Das ist doch zuckersüß, oder? Vor- und Nachname haben jeweils fünf Buchstaben, und zusammen klingt es einfach niedlich. Ich bin für dieses Tattoo extra in das Studio des berühmten Künstlers Chris Danley gefahren. Er selbst ist leider verstorben, aber so habe ich wenigstens eine kleine Erinnerung an ihn auf meinem Körper. Es hat fünf Stunden gedauert, bis beide Oberschenkel fertig waren.

Horst A. Friedrichs

Rücken

Als ich mit Tattoos anfing, kam erst der Rücken dran und dann meine Arme.
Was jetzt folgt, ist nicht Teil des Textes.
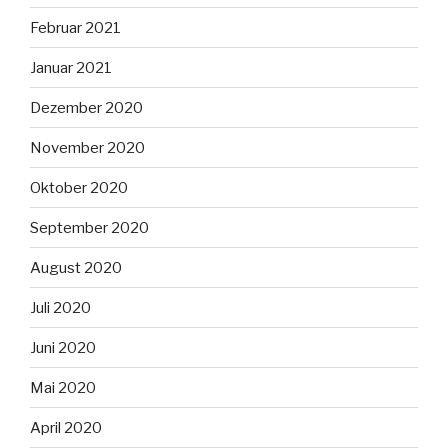
Februar 2021
Januar 2021
Dezember 2020
November 2020
Oktober 2020
September 2020
August 2020
Juli 2020
Juni 2020
Mai 2020
April 2020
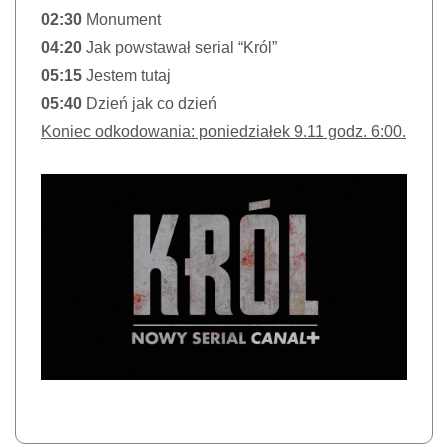
02:30
Monument
04:20
Jak powstawał serial “Król”
05:15
Jestem tutaj
05:40
Dzień jak co dzień
Koniec odkodowania: poniedziałek 9.11 godz. 6:00.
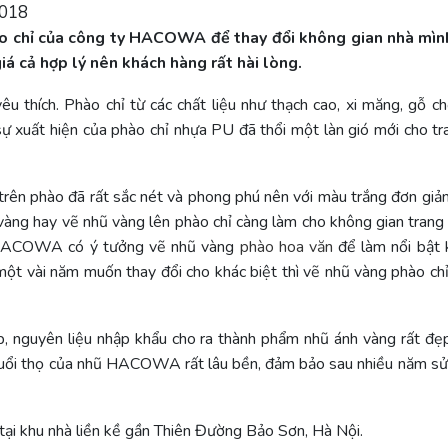
2018
ào chỉ của công ty HACOWA để thay đổi không gian nhà mình
iá cả hợp lý nên khách hàng rất hài lòng.
yêu thích. Phào chỉ từ các chất liệu như thạch cao, xi măng, gỗ c
ự xuất hiện của phào chỉ nhựa PU đã thổi một làn gió mới cho tra
 trên phào đã rất sắc nét và phong phú nên với màu trắng đơn giả
vàng hay vẽ nhũ vàng lên phào chỉ càng làm cho không gian trang t
ới HACOWA có ý tưởng vẽ nhũ vàng
phào hoa văn
để làm nổi bật
ột vài năm muốn thay đổi cho khác biệt thì vẽ nhũ vàng phào chỉ
ấp, nguyên liệu nhập khẩu cho ra thành phẩm nhũ ánh vàng rất đẹ
h. Tuổi thọ của nhũ HACOWA rất lâu bền, đảm bảo sau nhiều năm s
 tại khu nhà liền kề gần Thiên Đường Bảo Sơn, Hà Nội.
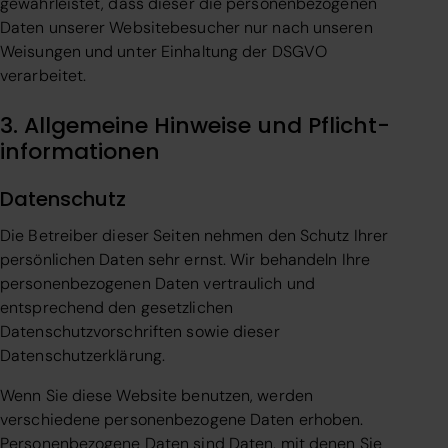
gewährleistet, dass dieser die personenbezogenen
Daten unserer Websitebesucher nur nach unseren
Weisungen und unter Einhaltung der DSGVO
verarbeitet.
3. Allgemeine Hinweise und Pflicht­
informationen
Datenschutz
Die Betreiber dieser Seiten nehmen den Schutz Ihrer
persönlichen Daten sehr ernst. Wir behandeln Ihre
personenbezogenen Daten vertraulich und
entsprechend den gesetzlichen
Datenschutzvorschriften sowie dieser
Datenschutzerklärung.
Wenn Sie diese Website benutzen, werden
verschiedene personenbezogene Daten erhoben.
Personenbezogene Daten sind Daten, mit denen Sie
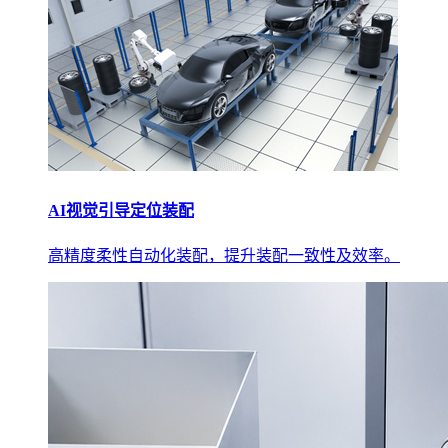
AI视觉引导定位装配
高精度柔性自动化装配，提升装配一致性及效率。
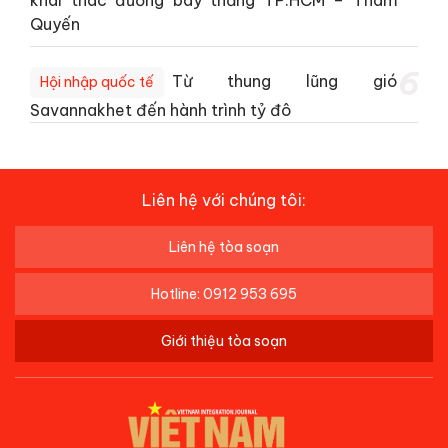
khai thác đường bay thẳng TP.HCM – Thâm
Quyến
6
Từ thung lũng gió
Hội nhập quốc tế
Savannakhet đến hành trình tỷ đô
Liên hệ với chúng tôi:
Liên hệ tòa soạn
Hotline: 0912 953 695
Giới thiệu tòa soạn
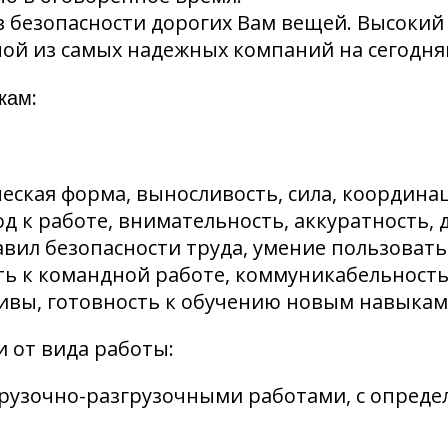
 безопасности дорогих Вам вещей. Высокий 
дной из самых надежных компаний на сегодн
кам:
еская форма, выносливость, сила, координа
д к работе, внимательность, аккуратность,
авил безопасности труда, умение пользоват
ть к командной работе, коммуникабельность,
вы, готовность к обучению новым навыкам
 от вида работы:
грузочно-разгрузочными работами, с опред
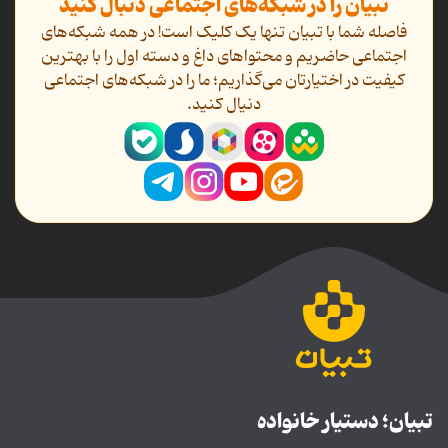
تبیان را در شبکه‌های اجتماعی دنبال کنید
فاصله شما با تبیان تنها یک کلیک است! در همه شبکه‌های
اجتماعی حاضریم و محتواهای داغ و دسته اول را با بهترین
کیفیت در اختیارتان می‌گذاریم؛ ما را در شبکه‌های اجتماعی
دنیال کنید.
تبیان؛ دستیار خانواده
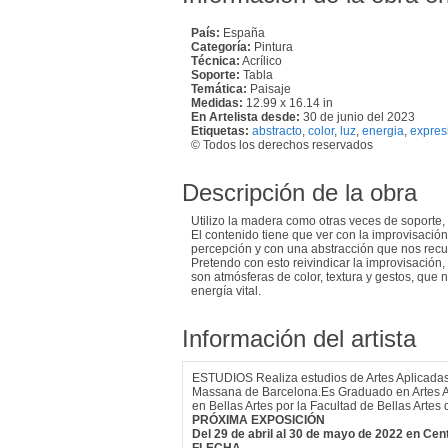
País:
España
Categoría:
Pintura
Técnica:
Acrílico
Soporte:
Tabla
Temática:
Paisaje
Medidas:
12.99 x 16.14 in
En Artelista desde:
30 de junio del 2023
Etiquetas:
abstracto
,
color
,
luz
,
energia
,
expres
© Todos los derechos reservados
Descripción de la obra
Utilizo la madera como otras veces de soporte, y
El contenido tiene que ver con la improvisación, el
percepción y con una abstracción que nos recue
Pretendo con esto reivindicar la improvisación
son atmósferas de color, textura y gestos, que
energía vital.
Información del artista
ESTUDIOS Realiza estudios de Artes Aplicadas y
Massana de Barcelona.Es Graduado en Artes Ap
en Bellas Artes por la Facultad de Bellas Arte
PRÓXIMA EXPOSICIÓN
Del 29 de abril al 30 de mayo de 2022 en Ce
FLECHA.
Das hier ist ein Teil einer Berglandschaft mit Wasserfall, es ist eine Hommage an meine Heimatstadt Kaneohe auf Hawaii. Ich kenne keinen schöneren Ort.

Horst A. Friedrichs

Rechter Oberarm

Oh mein Gott, ich liebe Elvis. Das liegt sicher daran, dass ich bei meinen Großeltern aufgewachsen bin und sie oft seine Musik gehört haben. „Love me tender“ ist mein absolutes Lieblingslied. Der Indianerschmuck auf seinem Kopf sollte dem Ganzen noch ein bisschen Witz verleihen.